井山さんに関して印象的なエピソードを下記サイトで見つけたので、引用しようと思います。

www.nhk.or.jp

 

小学校に入ると石井邦生九段に弟子入り。
対局で負けるたびに泣いていた井山さんに、石井さんはあることを伝えました。

井山裕太さん
「当時は、よく涙を流している子どもでしたけど、それだけでは何回打っても、何万回打っても強くなれないと。
なぜ負けたのかを検証したり、反省したり、そういうことがないと、それ以上の進歩はないよと。」

それ以来、井山さんはすべての対局を書き起こし、自分の弱点を分析するようになりました。
同じミスを繰り返さないため、どこが悪かったのか、自分で考えるくせを身につけたのです。

 
やっぱり反省と改善が無いと、ただ数をこなしても前進は無いんだなと。
フィードバックと修正は、何かを上達させたいと思うなら、「やった方が良いこと」ではなく、「やらなければならないこと、必須」なんだなと。

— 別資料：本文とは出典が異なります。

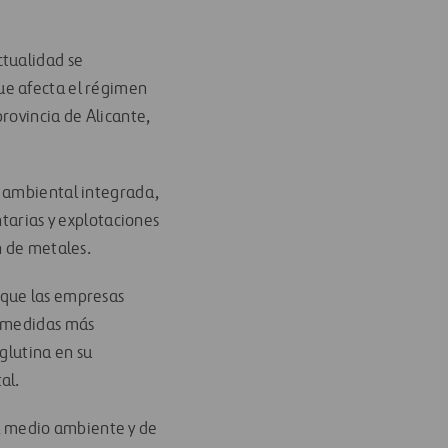
ctualidad se
ue afecta el régimen
rovincia de Alicante,
n ambiental integrada,
ntarias y explotaciones
n de metales.
 que las empresas
n medidas más
glutina en su
al.
del medio ambiente y de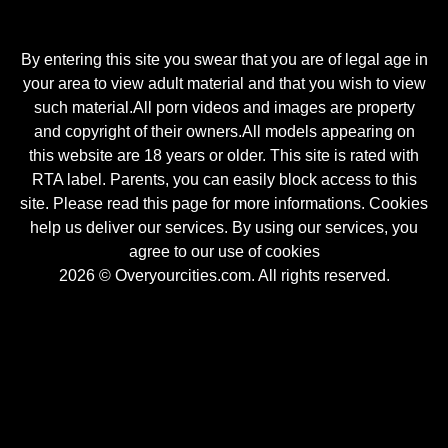
By entering this site you swear that you are of legal age in
your area to view adult material and that you wish to view
such material.All porn videos and images are property
and copyright of their owners.All models appearing on
this website are 18 years or older. This site is rated with
RTA label. Parents, you can easily block access to this
site. Please read this page for more informations. Cookies
help us deliver our services. By using our services, you
agree to our use of cookies
2026 © Overyourcities.com. All rights reserved.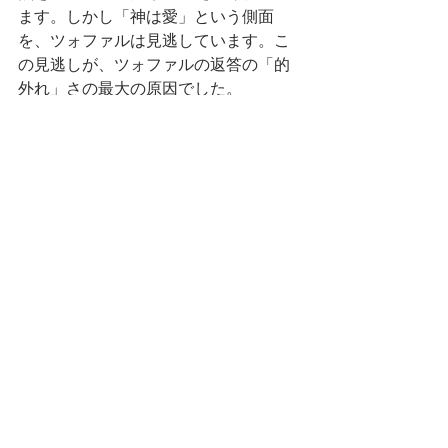
ます。しかし「神は愛」という側面
を、ツォファルは見逃しています。こ
の見逃しが、ツォファルの返答の「的
外れ」さの最大の原因でした。
○
ツォファルのような失敗を、私たちも
するかもしれません。あるいは逆に、
「神は愛」を強調しすぎて、「神は極
み尽くせない」を見逃し、毒にも薬に
もならない安っぽい言葉で友人を励ま
す失敗もあるかもしれません。どちら
の失敗にも陥らないように、私たち
は、「聖書全体から、真理を知る」と
いう決意を、きょう、新たにしたいと
思います。確かに聖書は分厚いです
が、諦めず、全体に取り組む必要があ
ります。聖書全体から真理を学ぶこと
は、人間の能力を超えていますが、聖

当書では心的イメージの質が高くなってくると(ある程度の実力に到達すると)、自分のミスに気付けるようになるが、心的イメージの質が低いうちは(実力がないうちは)それにも気付けないという話もされています。
ある程度のレベルになってくると、自分でフィードバックと修正を繰り返して1人でも上達していけるようになりますが、心的イメージの質が十分でないうちは先生によるフィードバックと改善が必要不可欠と思われます。


・・・・・以上が限界的練習の詳細です。
前回書いた目的のある練習より更に優れているのは、
・確立された練習方法があって、項目が細分化されていて目標が具体的であること
・その道のエキスパートの先生が欠かせないと指摘していること


だと思います。
そして、この限界的練習の話はどんなジャンルにでも活かすことが出来ますし、本でもそういうことが書いてあります。
以前お話した心的イメージのお話と、今回お話した限界的練習の話を知った上で、
それではどのように練習していけば良いのでしょうか。
今後の記事でまた書いていければなと思います。